- Born: October 5, 1934 Daudkandi, Comilla, British India
- Died: May 31, 2019 (aged 84)
- Education: Dhaka University
- Occupation: Professor
- Organization: Comilla Victoria Government College
- Movement: Bengali language movement

= Laila Nur =

Bangladeshi academic and activist (1934–2019)

Laila Nur (October 5, 1934 – May 31, 2019) was a Bangladeshi language-movement activist and academic. She joined Comilla Victoria Government College in 1957 as its first female professor.

==Early life==
Laila Nur was born on 5 October 1934 in Daudkandi Thana, Comilla. Her father was Abu Naser, a medical doctor, and her mother was Shamsunnahar Mehedi. She passed her Higher Secondary School Certificate (HSC) in 1952. She received a Bachelor of Arts degree in English literature in 1956 from Dhaka University.

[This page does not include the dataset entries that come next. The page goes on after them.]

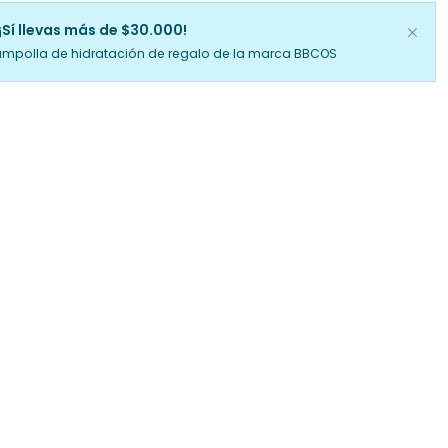
¡Sí llevas más de $30.000!
ampolla de hidratación de regalo de la marca BBCOS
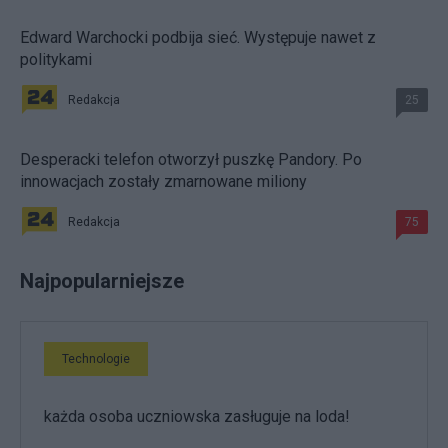
Edward Warchocki podbija sieć. Występuje nawet z
politykami
Redakcja
25
Desperacki telefon otworzył puszkę Pandory. Po
innowacjach zostały zmarnowane miliony
Redakcja
75
Najpopularniejsze
Technologie
każda osoba uczniowska zasługuje na loda!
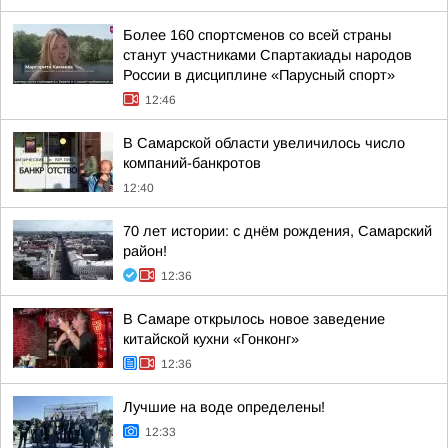
Более 160 спортсменов со всей страны
станут участниками Спартакиады народов
России в дисциплине «Парусный спорт»
12:46
В Самарской области увеличилось число
компаний-банкротов
12:40
70 лет истории: с днём рождения, Самарский
район!
12:36
В Самаре открылось новое заведение
китайской кухни «Гонконг»
12:36
Лучшие на воде определены!
12:33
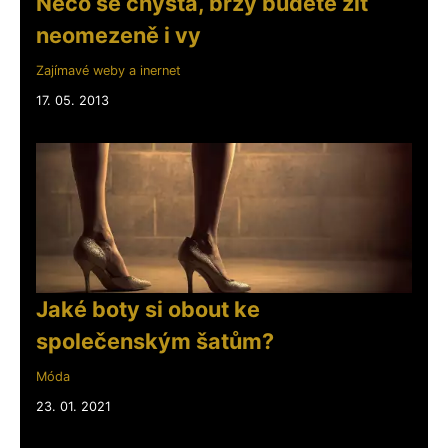
Něco se chystá, brzy budete žít
neomezeně i vy
Zajímavé weby a inernet
17. 05. 2013
Jaké boty si obout ke
společenským šatům?
Móda
23. 01. 2021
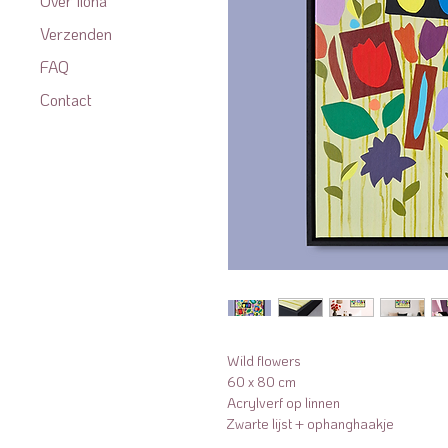
Over Ilona
Verzenden
FAQ
Contact
Wild flowers
60 x 80 cm
Acrylverf op linnen
Zwarte lijst + ophanghaakje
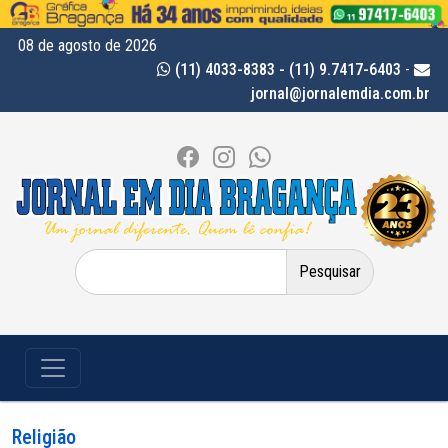
08 de agosto de 2026
(11) 4033-8383 - (11) 9.7417-6403
-
jornal@jornalemdia.com.br
Pesquisar
por:
Religião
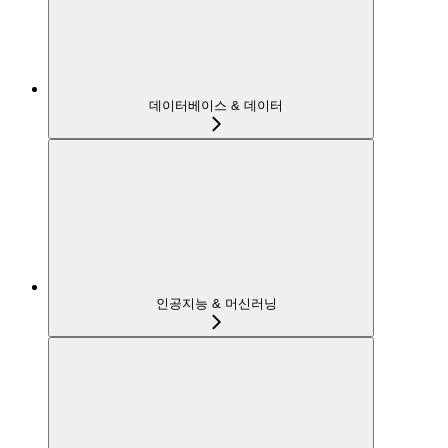
데이터베이스 & 데이터
인공지능 & 머신러닝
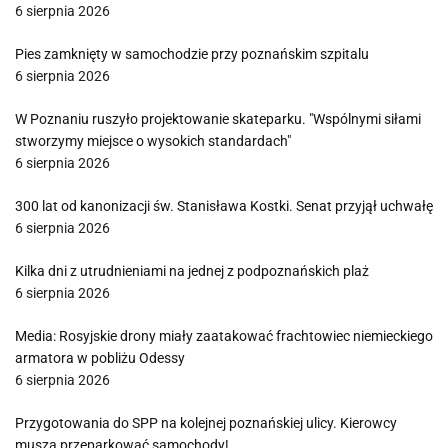
6 sierpnia 2026
Pies zamknięty w samochodzie przy poznańskim szpitalu
6 sierpnia 2026
W Poznaniu ruszyło projektowanie skateparku. "Wspólnymi siłami
stworzymy miejsce o wysokich standardach"
6 sierpnia 2026
300 lat od kanonizacji św. Stanisława Kostki. Senat przyjął uchwałę
6 sierpnia 2026
Kilka dni z utrudnieniami na jednej z podpoznańskich plaż
6 sierpnia 2026
Media: Rosyjskie drony miały zaatakować frachtowiec niemieckiego
armatora w pobliżu Odessy
6 sierpnia 2026
Przygotowania do SPP na kolejnej poznańskiej ulicy. Kierowcy
muszą przeparkować samochody!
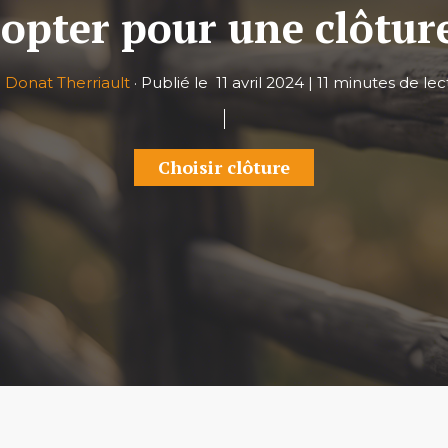
opter pour une clôture
r
Donat Therriault
·
Publié le
11 avril 2024
|
11 minutes de lec
Choisir clôture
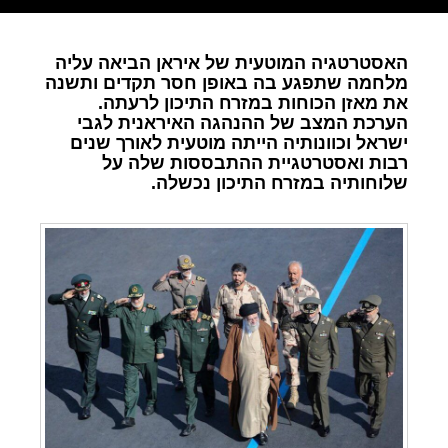
האסטרטגיה המוטעית של איראן הביאה עליה
מלחמה שתפגע בה באופן חסר תקדים ותשנה
את מאזן הכוחות במזרח התיכון לרעתה.
הערכת המצב של ההנהגה האיראנית לגבי
ישראל וכוונותיה הייתה מוטעית לאורך שנים
רבות ואסטרטגיית ההתבססות שלה על
שלוחותיה במזרח התיכון נכשלה.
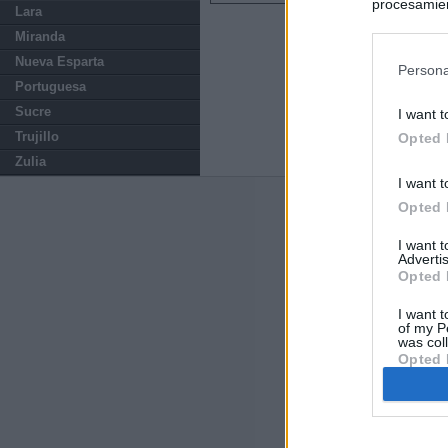
procesamien
Lara
preferencia
Miranda
política de 
Nueva Esparta
Persona
Portuguesa
Sucre
I want t
Trujillo
Opted 
Zulia
I want t
Opted 
Últimas notic
I want 
España impone co
Advertis
Meloni a quitar
Opted 
I want t
Qué hay detrás 
of my P
was col
Opted 
Sira Rego: "Es 
Marruecos supie
De Ce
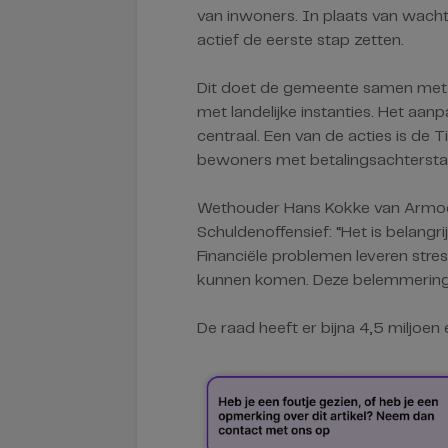
van inwoners. In plaats van wacht
actief de eerste stap zetten.
Dit doet de gemeente samen met d
met landelijke instanties. Het aa
centraal. Een van de acties is de
bewoners met betalingsachtersta
Wethouder Hans Kokke van Armoedeb
Schuldenoffensief: “Het is belang
Financiële problemen leveren stres
kunnen komen. Deze belemmering
De raad heeft er bijna 4,5 miljoen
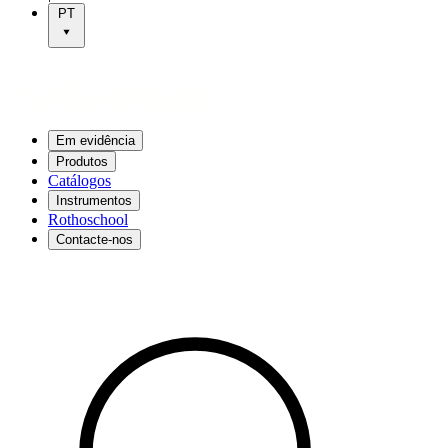
PT
Em evidência
Produtos
Catálogos
Instrumentos
Rothoschool
Contacte-nos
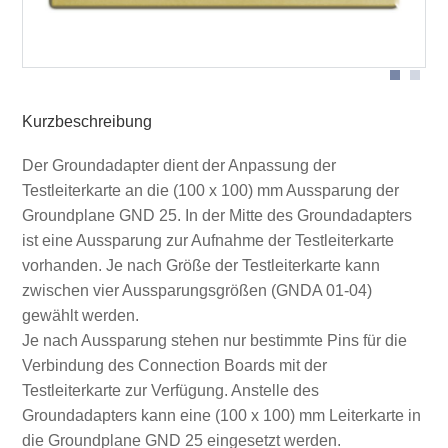
Aussparungsvarianten
Kurzbeschreibung
Der Groundadapter dient der Anpassung der
Testleiterkarte an die (100 x 100) mm Aussparung der
Groundplane GND 25. In der Mitte des Groundadapters
ist eine Aussparung zur Aufnahme der Testleiterkarte
vorhanden. Je nach Größe der Testleiterkarte kann
zwischen vier Aussparungsgrößen (GNDA 01-04)
gewählt werden.
Je nach Aussparung stehen nur bestimmte Pins für die
Verbindung des Connection Boards mit der
Testleiterkarte zur Verfügung. Anstelle des
Groundadapters kann eine (100 x 100) mm Leiterkarte in
die Groundplane GND 25 eingesetzt werden.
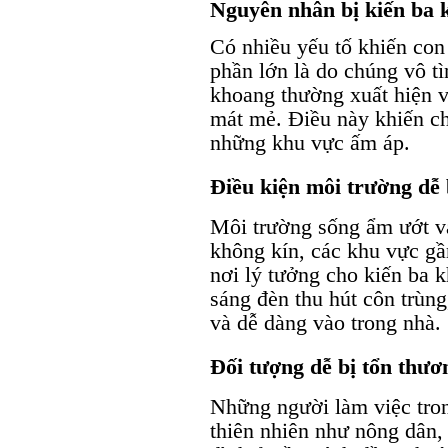
Nguyên nhân bị kiến ba 
Có nhiều yếu tố khiến con
phần lớn là do chúng vô tì
khoang thường xuất hiện v
mát mẻ. Điều này khiến ch
những khu vực ấm áp.
Điều kiện môi trường dễ 
Môi trường sống ẩm ướt v
không kín, các khu vực gầ
nơi lý tưởng cho kiến ba 
sáng đèn thu hút côn trùn
và dễ dàng vào trong nhà.
Đối tượng dễ bị tổn thươ
Những người làm việc tron
thiên nhiên như nông dân,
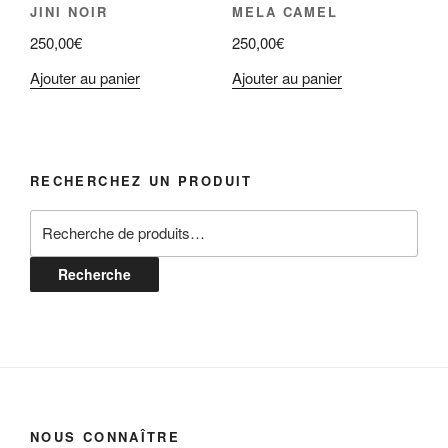
JINI NOIR
MELA CAMEL
250,00
€
250,00
€
Ajouter au panier
Ajouter au panier
RECHERCHEZ UN PRODUIT
Recherche
pour :
Recherche
NOUS CONNAÎTRE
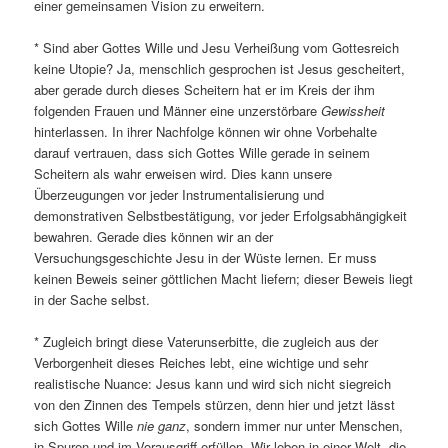
einer gemeinsamen Vision zu erweitern.
* Sind aber Gottes Wille und Jesu Verheißung vom Gottesreich
keine Utopie? Ja, menschlich gesprochen ist Jesus gescheitert,
aber gerade durch dieses Scheitern hat er im Kreis der ihm
folgenden Frauen und Männer eine unzerstörbare
Gewissheit
hinterlassen. In ihrer Nachfolge können wir ohne Vorbehalte
darauf vertrauen, dass sich Gottes Wille gerade in seinem
Scheitern als wahr erweisen wird. Dies kann unsere
Überzeugungen vor jeder Instrumentalisierung und
demonstrativen Selbstbestätigung, vor jeder Erfolgsabhängigkeit
bewahren. Gerade dies können wir an der
Versuchungsgeschichte Jesu in der Wüste lernen. Er muss
keinen Beweis seiner göttlichen Macht liefern; dieser Beweis liegt
in der Sache selbst.
* Zugleich bringt diese Vaterunserbitte, die zugleich aus der
Verborgenheit dieses Reiches lebt, eine wichtige und sehr
realistische Nuance: Jesus kann und wird sich nicht siegreich
von den Zinnen des Tempels stürzen, denn hier und jetzt lässt
sich Gottes Wille
nie ganz
, sondern immer nur unter Menschen,
in Spuren und im Vorausgriff erfüllen. Wir leben in einer Welt, die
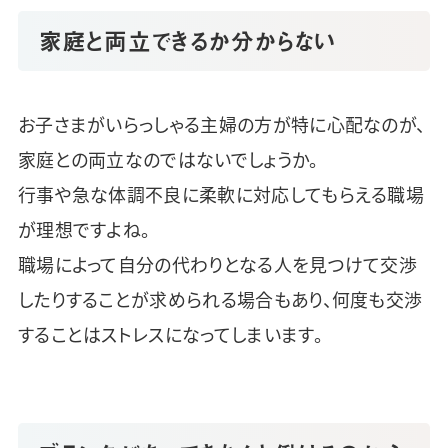
家庭と両立できるか分からない
お子さまがいらっしゃる主婦の方が特に心配なのが、
家庭との両立なのではないでしょうか。
行事や急な体調不良に柔軟に対応してもらえる職場
が理想ですよね。
職場によって自分の代わりとなる人を見つけて交渉
したりすることが求められる場合もあり、何度も交渉
することはストレスになってしまいます。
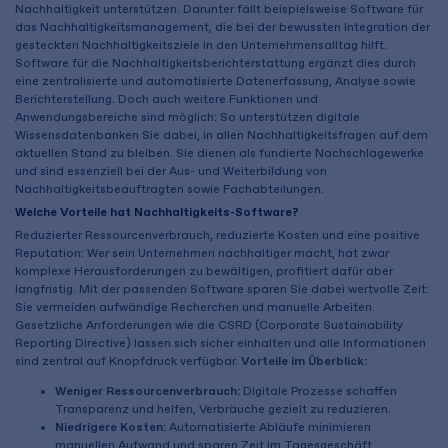
Nachhaltigkeit unterstützen. Darunter fällt beispielsweise Software für
das Nachhaltigkeitsmanagement, die bei der bewussten Integration der
gesteckten Nachhaltigkeitsziele in den Unternehmensalltag hilft.
Software für die Nachhaltigkeitsberichterstattung ergänzt dies durch
eine zentralisierte und automatisierte Datenerfassung, Analyse sowie
Berichterstellung. Doch auch weitere Funktionen und
Anwendungsbereiche sind möglich: So unterstützen digitale
Wissensdatenbanken Sie dabei, in allen Nachhaltigkeitsfragen auf dem
aktuellen Stand zu bleiben. Sie dienen als fundierte Nachschlagewerke
und sind essenziell bei der Aus- und Weiterbildung von
Nachhaltigkeitsbeauftragten sowie Fachabteilungen.
Welche Vorteile hat Nachhaltigkeits-Software?
Reduzierter Ressourcenverbrauch, reduzierte Kosten und eine positive
Reputation: Wer sein Unternehmen nachhaltiger macht, hat zwar
komplexe Herausforderungen zu bewältigen, profitiert dafür aber
langfristig. Mit der passenden Software sparen Sie dabei wertvolle Zeit:
Sie vermeiden aufwändige Recherchen und manuelle Arbeiten.
Gesetzliche Anforderungen wie die CSRD (Corporate Sustainability
Reporting Directive) lassen sich sicher einhalten und alle Informationen
sind zentral auf Knopfdruck verfügbar.
Vorteile im Überblick:
Weniger Ressourcenverbrauch:
Digitale Prozesse schaffen
Transparenz und helfen, Verbräuche gezielt zu reduzieren.
Niedrigere Kosten:
Automatisierte Abläufe minimieren
manuellen Aufwand und sparen Zeit im Tagesgeschäft.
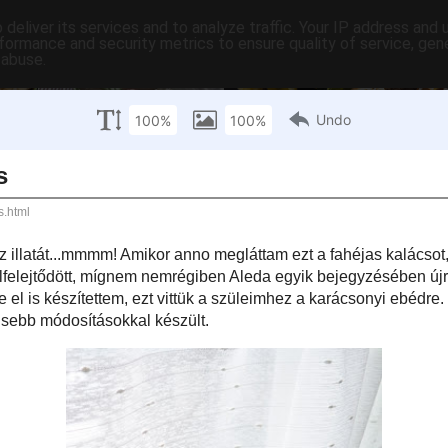
deliver its services and to analyze traffic. Your IP address and
formance and security metrics to ensure quality of service, ge
 abuse.
C-ben
tartalomjegyzék
tartósítás
hasznos
egyebek
pr
 szerda
ockói kalács
 a
fahéjat
, az ízét, az illatát...mmmm! Amikor anno megláttam ezt a fahéjas
hogy meg kell sütnöm, de aztán alkalom híján nem készült el, elfelejtődött,
en
Aleda
egyik bejegyzésében újra szemem elé került. Azóta napi szinten
tegnap végre el is készítettem, ezt vittük a szüleimhez a karácsonyi ebédre.
áljátok ki!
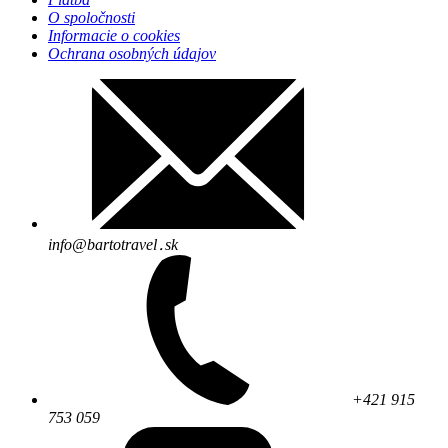
O spoločnosti
Informacie o cookies
Ochrana osobných údajov
info@bartotravel․sk
+421 915
753 059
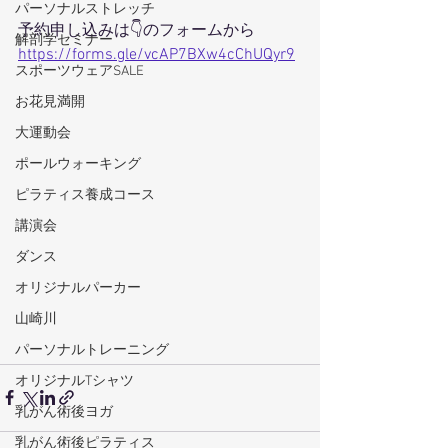
パーソナルストレッチ
予約申し込みは👇のフォームから
解剖学セミナー
https://forms.gle/vcAP7BXw4cChUQyr9
スポーツウェアSALE
お花見満開
大運動会
ポールウォーキング
ピラティス養成コース
講演会
ダンス
オリジナルパーカー
山崎川
パーソナルトレーニング
オリジナルTシャツ
乳がん術後ヨガ
乳がん術後ピラティス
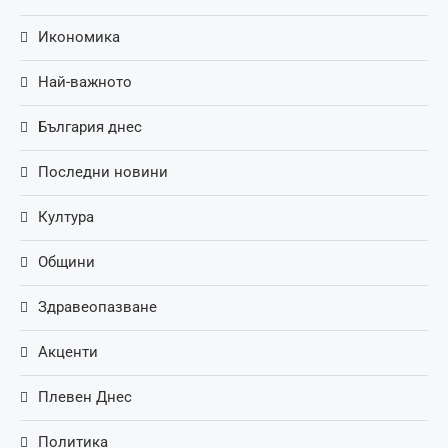
Икономика
Най-важното
България днес
Последни новини
Култура
Общини
Здравеопазване
Акценти
Плевен Днес
Политика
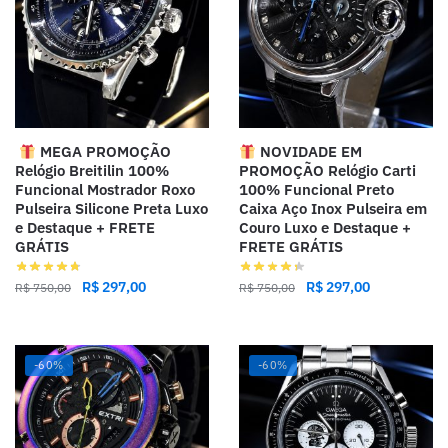
MEGA PROMOÇÃO
NOVIDADE EM
Relógio Breitilin 100%
PROMOÇÃO Relógio Carti
Funcional Mostrador Roxo
100% Funcional Preto
Pulseira Silicone Preta Luxo
Caixa Aço Inox Pulseira em
e Destaque + FRETE
Couro Luxo e Destaque +
GRÁTIS
FRETE GRÁTIS
R$
297,00
R$
297,00
R$
750,00
R$
750,00
-60%
-60%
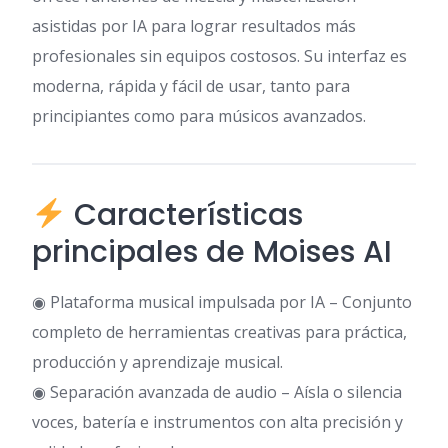
asistidas por IA para lograr resultados más
profesionales sin equipos costosos. Su interfaz es
moderna, rápida y fácil de usar, tanto para
principiantes como para músicos avanzados.
Características
principales de Moises AI
◉ Plataforma musical impulsada por IA – Conjunto
completo de herramientas creativas para práctica,
producción y aprendizaje musical.
◉ Separación avanzada de audio – Aísla o silencia
voces, batería e instrumentos con alta precisión y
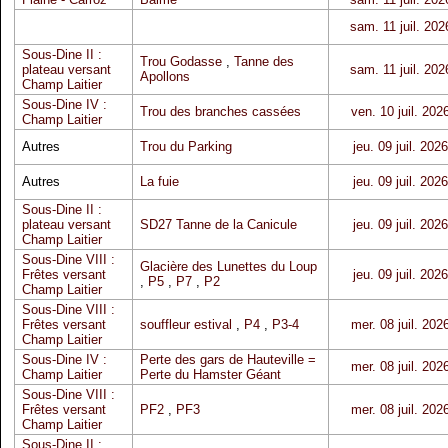
sam. 11 juil. 202
Sous-Dine II :
Trou Godasse
,
Tanne des
plateau versant
sam. 11 juil. 202
Apollons
Champ Laitier
Sous-Dine IV :
Trou des branches cassées
ven. 10 juil. 202
Champ Laitier
Autres
Trou du Parking
jeu. 09 juil. 2026
Autres
La fuie
jeu. 09 juil. 2026
Sous-Dine II :
plateau versant
SD27 Tanne de la Canicule
jeu. 09 juil. 2026
Champ Laitier
Sous-Dine VIII :
Glacière des Lunettes du Loup
Frêtes versant
jeu. 09 juil. 2026
,
P5
,
P7
,
P2
Champ Laitier
Sous-Dine VIII :
Frêtes versant
souffleur estival
,
P4
,
P3-4
mer. 08 juil. 202
Champ Laitier
Sous-Dine IV :
Perte des gars de Hauteville =
mer. 08 juil. 202
Champ Laitier
Perte du Hamster Géant
Sous-Dine VIII :
Frêtes versant
PF2
,
PF3
mer. 08 juil. 202
Champ Laitier
Sous-Dine II :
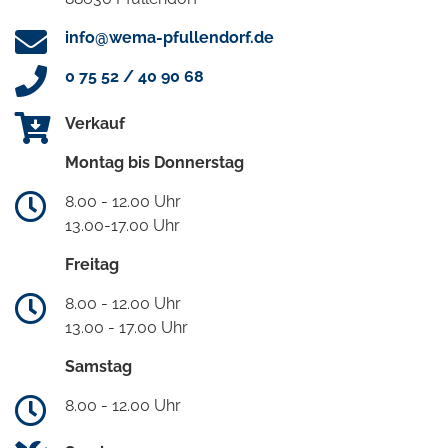
info@wema-pfullendorf.de
0 75 52 / 40 90 68
Verkauf
Montag bis Donnerstag
8.00 - 12.00 Uhr
13.00-17.00 Uhr
Freitag
8.00 - 12.00 Uhr
13.00 - 17.00 Uhr
Samstag
8.00 - 12.00 Uhr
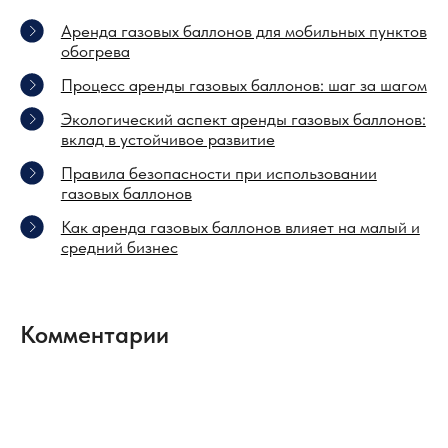
Аренда газовых баллонов для мобильных пунктов
обогрева
Процесс аренды газовых баллонов: шаг за шагом
Экологический аспект аренды газовых баллонов:
вклад в устойчивое развитие
Правила безопасности при использовании
газовых баллонов
Как аренда газовых баллонов влияет на малый и
средний бизнес
Комментарии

== Participation in the Language Movement ==
As a young woman in 1952, Nur participated in the Bengali language movement. On 20 February 1955 she was arrested by the Pakistan Police along with about 20 female students for preparing to take part in a march the next day. She was in jail for 21 days for her participation in the Language Movement.

==Professional achievements==

In 1957, Nur became the first woman to be appointed a professor at Comilla Victoria Government College.

Nur has translated 115 poetry pieces by Titas Chowdhury into English.

In 2014, Nur received the Binoy Sommanona Award for her contribution to the Language Movement and education.